- [Work request]: Every line below that mentions the word "lines" should be copied out.

Stored data entries
= = = = =

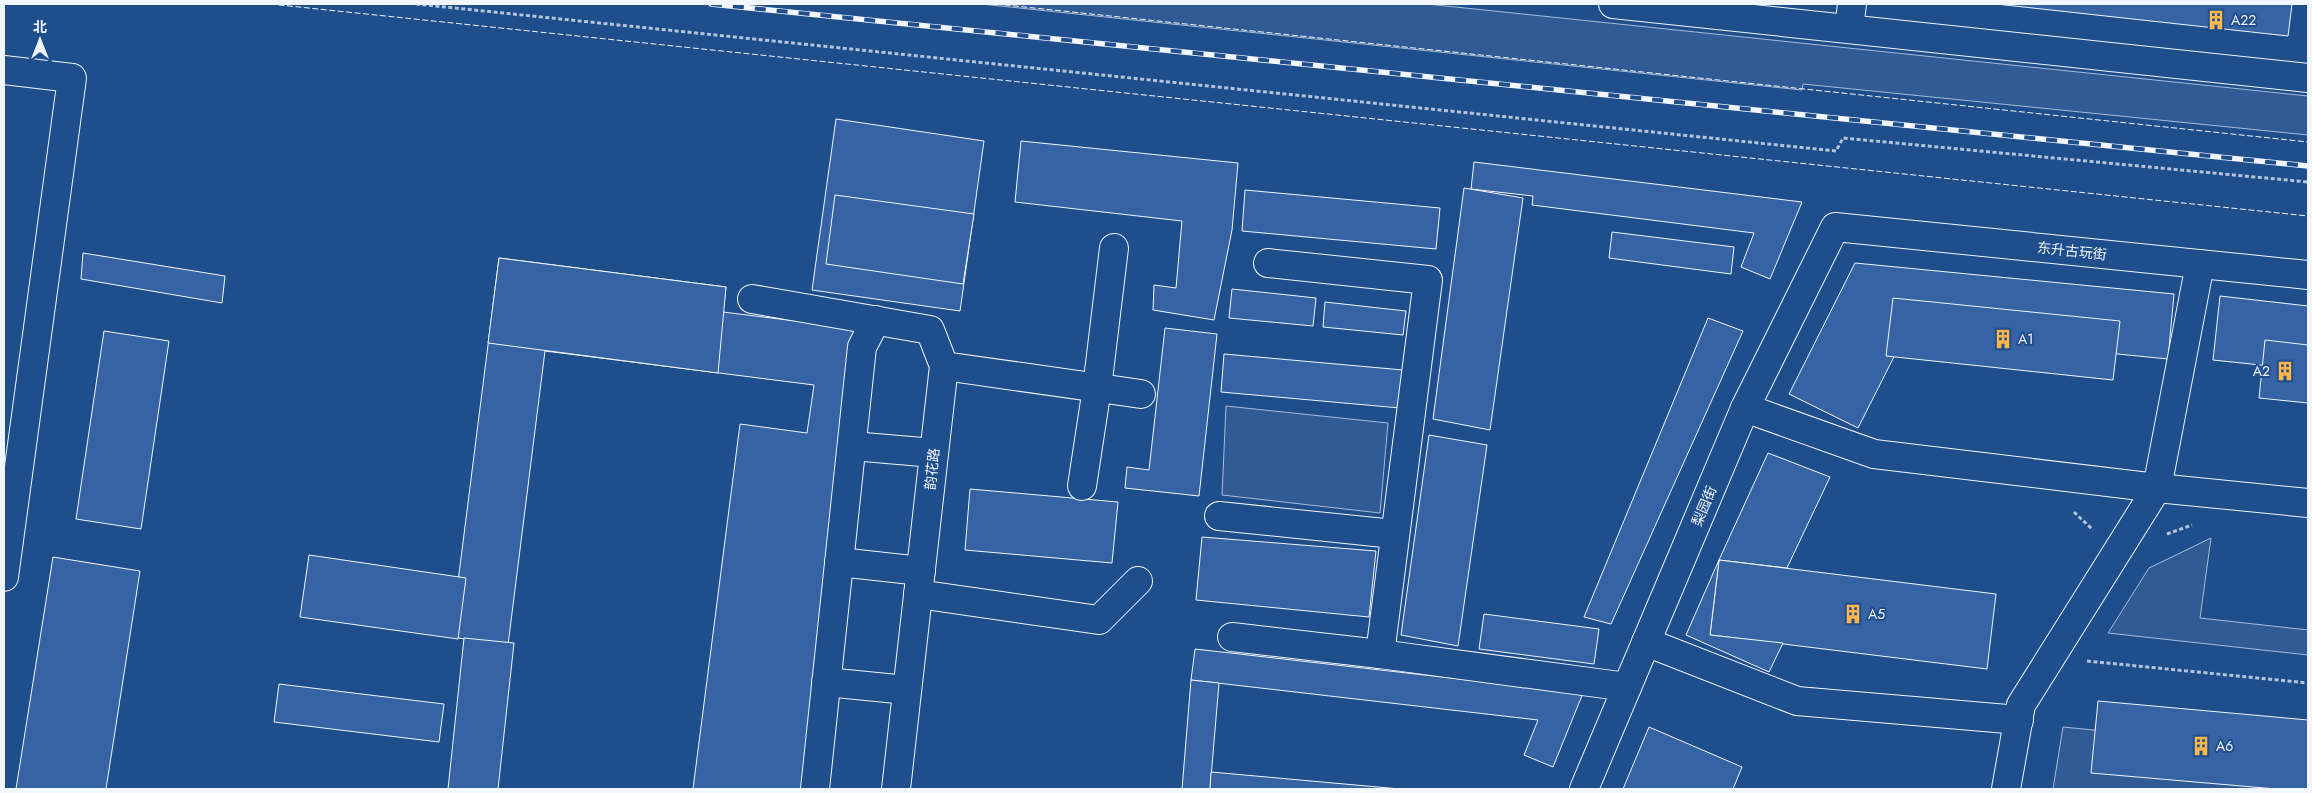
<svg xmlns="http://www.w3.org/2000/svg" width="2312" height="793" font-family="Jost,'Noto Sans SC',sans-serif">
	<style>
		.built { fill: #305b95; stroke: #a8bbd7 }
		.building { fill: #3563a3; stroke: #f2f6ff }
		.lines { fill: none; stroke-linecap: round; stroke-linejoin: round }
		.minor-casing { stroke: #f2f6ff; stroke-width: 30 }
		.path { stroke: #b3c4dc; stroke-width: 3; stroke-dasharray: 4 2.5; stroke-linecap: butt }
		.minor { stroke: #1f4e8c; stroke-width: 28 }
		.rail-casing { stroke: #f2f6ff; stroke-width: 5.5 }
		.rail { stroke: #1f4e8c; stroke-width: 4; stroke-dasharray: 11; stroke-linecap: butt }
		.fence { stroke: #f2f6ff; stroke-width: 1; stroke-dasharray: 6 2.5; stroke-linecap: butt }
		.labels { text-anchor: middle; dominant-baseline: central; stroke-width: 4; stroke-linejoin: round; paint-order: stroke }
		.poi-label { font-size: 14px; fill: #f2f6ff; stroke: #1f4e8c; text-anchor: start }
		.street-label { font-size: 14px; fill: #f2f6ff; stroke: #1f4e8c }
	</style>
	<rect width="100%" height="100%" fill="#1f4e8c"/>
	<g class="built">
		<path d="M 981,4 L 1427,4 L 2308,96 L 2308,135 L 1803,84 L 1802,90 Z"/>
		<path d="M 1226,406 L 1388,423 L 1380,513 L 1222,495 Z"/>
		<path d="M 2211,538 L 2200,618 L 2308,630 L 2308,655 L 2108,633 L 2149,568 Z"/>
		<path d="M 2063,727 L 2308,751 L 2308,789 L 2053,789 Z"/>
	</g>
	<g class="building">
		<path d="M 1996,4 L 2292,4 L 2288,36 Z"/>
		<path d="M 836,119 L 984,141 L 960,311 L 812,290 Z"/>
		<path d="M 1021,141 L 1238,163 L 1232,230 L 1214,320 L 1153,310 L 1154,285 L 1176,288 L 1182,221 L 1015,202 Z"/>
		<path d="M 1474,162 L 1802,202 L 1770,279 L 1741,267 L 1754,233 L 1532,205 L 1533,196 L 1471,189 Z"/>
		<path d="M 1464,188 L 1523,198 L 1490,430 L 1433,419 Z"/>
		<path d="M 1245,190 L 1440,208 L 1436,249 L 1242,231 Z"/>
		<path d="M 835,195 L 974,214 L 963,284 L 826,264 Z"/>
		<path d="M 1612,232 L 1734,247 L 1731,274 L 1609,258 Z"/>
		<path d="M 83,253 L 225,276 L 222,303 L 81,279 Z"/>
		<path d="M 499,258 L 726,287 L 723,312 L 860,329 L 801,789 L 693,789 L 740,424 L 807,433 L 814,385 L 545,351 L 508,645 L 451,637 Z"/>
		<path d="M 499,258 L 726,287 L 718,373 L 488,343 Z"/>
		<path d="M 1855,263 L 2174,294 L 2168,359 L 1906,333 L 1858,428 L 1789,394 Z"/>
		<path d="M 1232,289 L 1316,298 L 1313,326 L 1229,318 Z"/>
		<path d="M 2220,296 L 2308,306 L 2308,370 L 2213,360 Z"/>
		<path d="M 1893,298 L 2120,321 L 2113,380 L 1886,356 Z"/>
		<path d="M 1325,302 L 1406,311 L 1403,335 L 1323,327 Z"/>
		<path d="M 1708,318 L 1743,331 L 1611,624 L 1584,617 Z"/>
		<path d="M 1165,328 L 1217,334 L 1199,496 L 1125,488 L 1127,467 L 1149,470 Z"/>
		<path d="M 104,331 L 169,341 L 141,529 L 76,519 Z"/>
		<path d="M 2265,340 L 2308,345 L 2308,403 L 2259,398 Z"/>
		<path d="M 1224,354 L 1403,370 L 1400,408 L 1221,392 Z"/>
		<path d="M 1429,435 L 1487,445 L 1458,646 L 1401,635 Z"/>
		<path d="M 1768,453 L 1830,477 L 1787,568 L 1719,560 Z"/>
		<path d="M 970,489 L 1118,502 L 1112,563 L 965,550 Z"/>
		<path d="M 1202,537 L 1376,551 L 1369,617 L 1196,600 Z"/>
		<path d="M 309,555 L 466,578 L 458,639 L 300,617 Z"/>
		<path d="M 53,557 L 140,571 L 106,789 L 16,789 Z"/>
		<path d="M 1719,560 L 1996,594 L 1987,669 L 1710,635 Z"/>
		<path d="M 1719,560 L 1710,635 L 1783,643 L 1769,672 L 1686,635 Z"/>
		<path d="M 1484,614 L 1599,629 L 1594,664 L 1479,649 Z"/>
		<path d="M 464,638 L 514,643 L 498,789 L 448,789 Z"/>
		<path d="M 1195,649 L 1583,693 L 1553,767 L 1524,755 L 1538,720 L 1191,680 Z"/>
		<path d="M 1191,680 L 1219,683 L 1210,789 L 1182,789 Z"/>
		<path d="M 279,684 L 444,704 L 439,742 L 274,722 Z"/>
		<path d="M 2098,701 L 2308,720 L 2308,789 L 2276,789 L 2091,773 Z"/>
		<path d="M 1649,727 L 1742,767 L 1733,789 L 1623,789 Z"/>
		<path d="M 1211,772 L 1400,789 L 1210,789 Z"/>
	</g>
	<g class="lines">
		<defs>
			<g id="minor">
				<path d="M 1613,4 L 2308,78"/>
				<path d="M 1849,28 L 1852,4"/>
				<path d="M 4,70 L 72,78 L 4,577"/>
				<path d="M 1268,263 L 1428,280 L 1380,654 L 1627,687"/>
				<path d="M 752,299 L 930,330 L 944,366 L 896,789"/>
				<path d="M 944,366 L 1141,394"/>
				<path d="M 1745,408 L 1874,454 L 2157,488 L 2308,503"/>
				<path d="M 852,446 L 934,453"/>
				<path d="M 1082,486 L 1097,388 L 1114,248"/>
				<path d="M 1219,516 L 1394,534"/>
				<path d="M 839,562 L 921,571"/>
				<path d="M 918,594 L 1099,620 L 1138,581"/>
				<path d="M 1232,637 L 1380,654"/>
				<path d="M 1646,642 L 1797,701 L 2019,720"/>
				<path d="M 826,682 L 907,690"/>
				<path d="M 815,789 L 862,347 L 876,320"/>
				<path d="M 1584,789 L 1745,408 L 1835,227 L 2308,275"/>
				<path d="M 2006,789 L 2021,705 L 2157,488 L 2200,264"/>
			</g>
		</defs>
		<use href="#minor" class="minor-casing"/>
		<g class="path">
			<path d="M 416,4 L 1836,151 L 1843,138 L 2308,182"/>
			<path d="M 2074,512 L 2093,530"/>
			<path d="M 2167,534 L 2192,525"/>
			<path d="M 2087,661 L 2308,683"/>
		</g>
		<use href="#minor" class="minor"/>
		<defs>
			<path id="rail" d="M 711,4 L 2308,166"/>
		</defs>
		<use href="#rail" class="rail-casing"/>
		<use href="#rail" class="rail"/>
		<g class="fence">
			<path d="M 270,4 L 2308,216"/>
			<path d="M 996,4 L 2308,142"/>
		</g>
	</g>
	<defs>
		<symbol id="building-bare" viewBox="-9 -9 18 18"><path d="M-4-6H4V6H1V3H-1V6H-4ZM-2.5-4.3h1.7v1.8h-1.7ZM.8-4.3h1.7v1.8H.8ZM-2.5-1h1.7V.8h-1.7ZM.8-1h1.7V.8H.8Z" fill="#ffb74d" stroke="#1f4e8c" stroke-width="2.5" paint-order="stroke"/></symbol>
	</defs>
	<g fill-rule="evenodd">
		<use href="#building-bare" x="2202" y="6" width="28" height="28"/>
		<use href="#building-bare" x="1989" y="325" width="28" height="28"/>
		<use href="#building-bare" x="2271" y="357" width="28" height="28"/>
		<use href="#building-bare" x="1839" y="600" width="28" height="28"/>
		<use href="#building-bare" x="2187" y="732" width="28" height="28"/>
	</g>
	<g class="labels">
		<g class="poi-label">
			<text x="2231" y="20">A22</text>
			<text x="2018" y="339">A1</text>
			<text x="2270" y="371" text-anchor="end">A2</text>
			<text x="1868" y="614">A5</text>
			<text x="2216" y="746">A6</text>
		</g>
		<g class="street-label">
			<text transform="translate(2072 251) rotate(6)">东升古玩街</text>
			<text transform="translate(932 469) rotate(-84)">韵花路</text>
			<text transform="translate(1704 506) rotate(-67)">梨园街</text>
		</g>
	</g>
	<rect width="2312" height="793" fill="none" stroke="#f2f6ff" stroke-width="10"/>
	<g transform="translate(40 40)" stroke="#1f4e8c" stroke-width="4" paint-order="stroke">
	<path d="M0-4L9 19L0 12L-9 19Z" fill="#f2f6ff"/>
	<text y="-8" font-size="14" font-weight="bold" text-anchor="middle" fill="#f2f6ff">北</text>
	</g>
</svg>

= = = = =

- [Task output]:
		.lines { fill: none; stroke-linecap: round; stroke-linejoin: round }
	<g class="lines">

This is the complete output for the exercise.